Assigned task: From the line that contains "camera: 30 degrees left, 10 degrees up" through the line that contains "yellow floor lamp [599,51,643,203]", output every line of the listing below exactly and leave out all the rest.

Stored data:
══════════

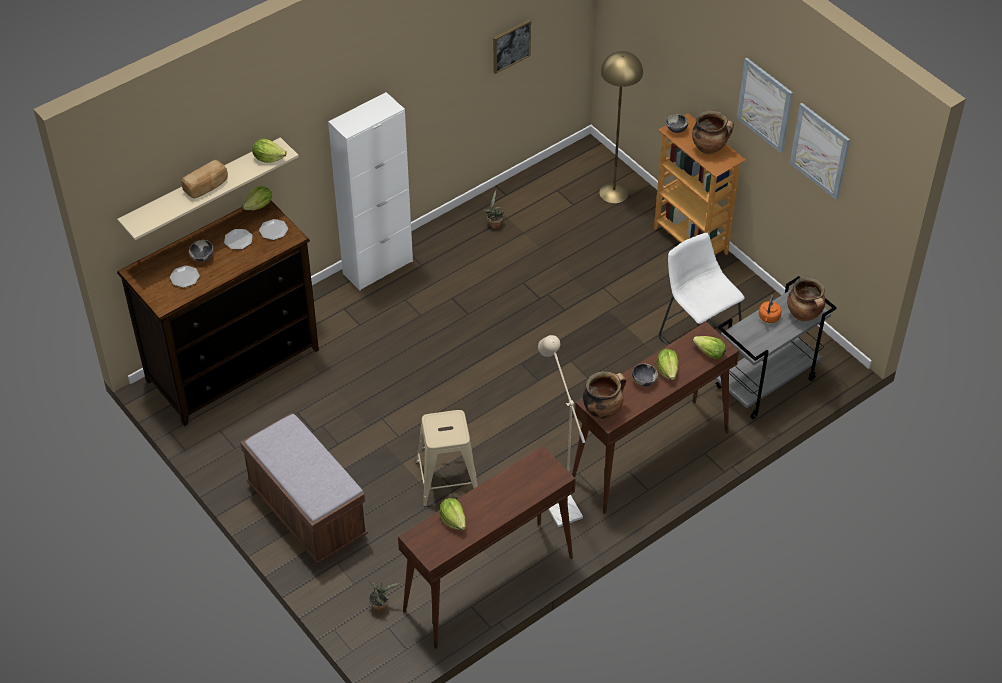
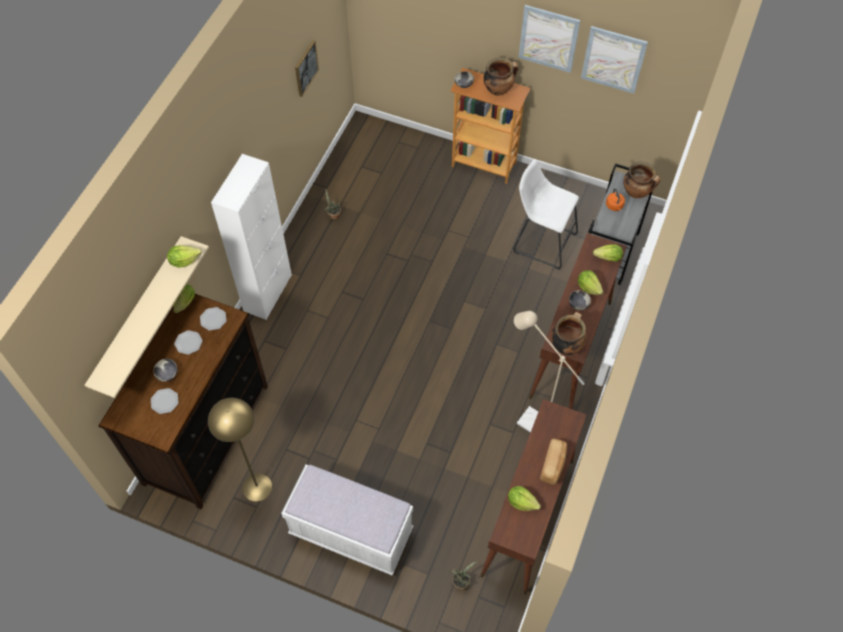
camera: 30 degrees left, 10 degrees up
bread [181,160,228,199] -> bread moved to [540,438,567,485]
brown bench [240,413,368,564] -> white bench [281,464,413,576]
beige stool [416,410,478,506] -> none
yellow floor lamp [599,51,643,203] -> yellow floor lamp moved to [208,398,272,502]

══════════

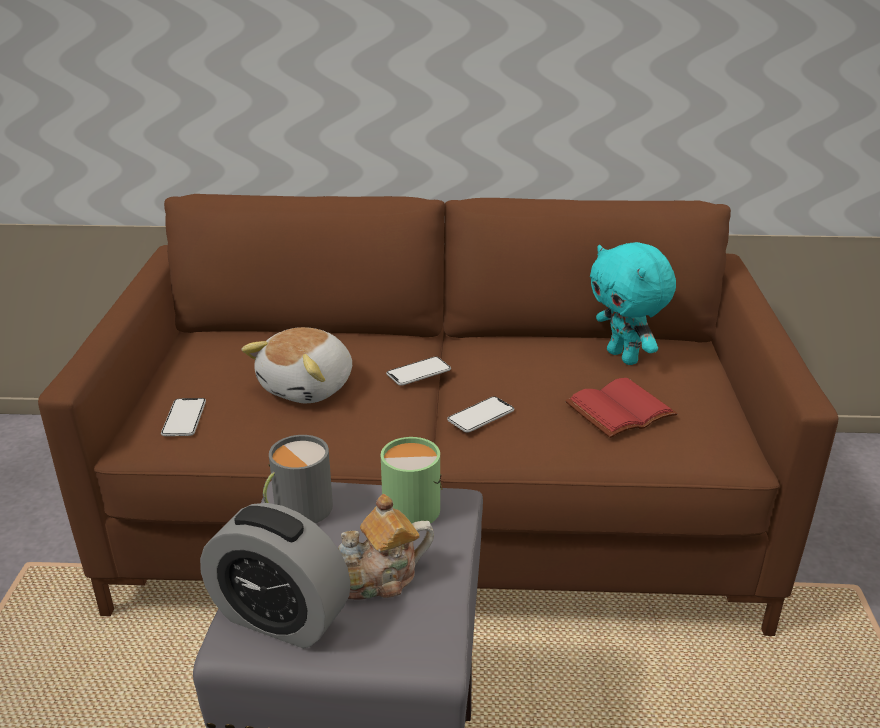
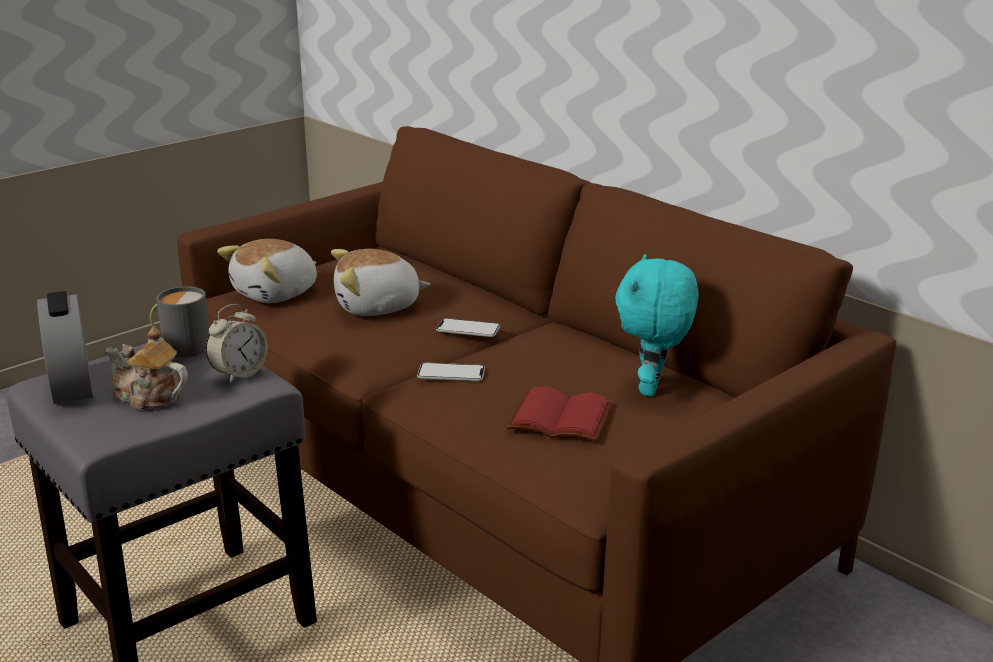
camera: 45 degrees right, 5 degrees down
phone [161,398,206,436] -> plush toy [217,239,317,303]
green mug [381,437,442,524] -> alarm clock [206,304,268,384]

══════════

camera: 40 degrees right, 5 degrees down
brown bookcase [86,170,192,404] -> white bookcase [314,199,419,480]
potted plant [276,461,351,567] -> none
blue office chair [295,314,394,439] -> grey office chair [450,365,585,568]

══════════

Response below:
camera: 30 degrees left, 10 degrees up
bread [181,160,228,199] -> bread moved to [540,438,567,485]
brown bench [240,413,368,564] -> white bench [281,464,413,576]
beige stool [416,410,478,506] -> none
yellow floor lamp [599,51,643,203] -> yellow floor lamp moved to [208,398,272,502]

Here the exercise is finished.